A look back at linebacker Brian Simmons' biggest plays:
Oct. 19, 2003: The 1-4 Bengals, off a bye week, are starting slowly at Paul Brown Stadium, and it has all the aroma of an ugly 1-5. The Ravens are up 7-0 and are about to take a 14-0 lead. Certain death with record-setting Jamal Lewis and the Baltimore running game. But Simmons grabs victory from the jaws of defeat, not to mention the ball from Ravens rookie quarterback Kyle Boller for a fumble recovery at the Ravens 47. Moments later, Jon Kitna and Matt Schobel stun the Ravens with a 45-yard touchdown pass on third-and-a-million for a 7-7 tie midway through the first quarter. The Bengals go on to win, 34-26, and win six of their next seven to establish the Marvin Lewis era.
Sept. 19, 2004: PBS is all decked out for its first prime-time game in seven years in the Sunday night home opener, but the Carson Palmer era in Cincinnati has started shakily in his second NFL start.
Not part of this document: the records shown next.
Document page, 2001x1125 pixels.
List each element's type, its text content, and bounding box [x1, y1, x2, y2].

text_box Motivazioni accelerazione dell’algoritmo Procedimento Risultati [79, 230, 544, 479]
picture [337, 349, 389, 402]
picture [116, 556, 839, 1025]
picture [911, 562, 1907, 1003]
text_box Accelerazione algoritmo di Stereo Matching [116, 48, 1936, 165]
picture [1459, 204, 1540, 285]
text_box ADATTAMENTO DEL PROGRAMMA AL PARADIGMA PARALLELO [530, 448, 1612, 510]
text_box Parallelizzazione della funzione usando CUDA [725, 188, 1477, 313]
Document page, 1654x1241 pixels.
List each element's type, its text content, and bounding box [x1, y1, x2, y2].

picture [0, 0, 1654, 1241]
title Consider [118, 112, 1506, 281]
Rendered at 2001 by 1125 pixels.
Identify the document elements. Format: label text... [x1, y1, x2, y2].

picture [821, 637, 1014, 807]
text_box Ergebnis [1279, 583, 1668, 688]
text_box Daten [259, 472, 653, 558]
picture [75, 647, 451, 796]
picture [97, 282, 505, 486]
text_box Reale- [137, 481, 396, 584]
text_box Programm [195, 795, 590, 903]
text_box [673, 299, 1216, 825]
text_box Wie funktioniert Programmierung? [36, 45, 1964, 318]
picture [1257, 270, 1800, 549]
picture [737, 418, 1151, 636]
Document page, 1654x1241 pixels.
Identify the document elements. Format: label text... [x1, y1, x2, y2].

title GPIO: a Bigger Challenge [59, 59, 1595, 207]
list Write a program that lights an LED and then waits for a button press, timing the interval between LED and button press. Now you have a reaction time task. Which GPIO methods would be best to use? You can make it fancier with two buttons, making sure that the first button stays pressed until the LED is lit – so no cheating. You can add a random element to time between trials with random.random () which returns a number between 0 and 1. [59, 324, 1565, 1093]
The Bengals trail the Dolphins at the half, 3-0, but Simmons steps in front of quarterback A.J. Feeley's sideline pass at midfield three minutes into the second half and takes it 50 yards for the only Bengals touchdown of the game. It allows Palmer to play his best football of the night in the final 1:53, when he bangs seven of eight passes for 53 yards to set up Shayne Graham's winning 39-yard field goal with two seconds left. And a quarterback is born.
Sept. 23, 2001: The Bengals are trying to go to 2-0 for the first time since 1995 and, yes, they are trying to do it against Lewis's defending Super Bowl champion Ravens at PBS. The Ravens, behind the torturous play of quarterback Elvis Grbac, are driving for more than 10 plays in what looks to be a deflating half-ending touchdown in a tight game. But a Grbac pass gets batted in the air once, twice, and Simmons leaps up to grab it in the end zone. Baltimore gets no points, and the Bengals go on to dominate the second half in a 21-10 victory that is one of the most impressive in memory.
Oct. 26, 2003: The 2-4 Bengals are protecting a 27-24 lead against Seattle in the last six minutes at PBS and Shaun Alexander and the Seahawks keep coming. Simmons intercepts a Matt Hasselbeck pass deflected by tackle Oliver Gibson at the Bengals 34. Then, with just under two minutes left and Seattle in field-goal range, Simmons deflects a Hasselbeck pass that is caught by cornerback Jeff Burris at the Bengals 24 to end it.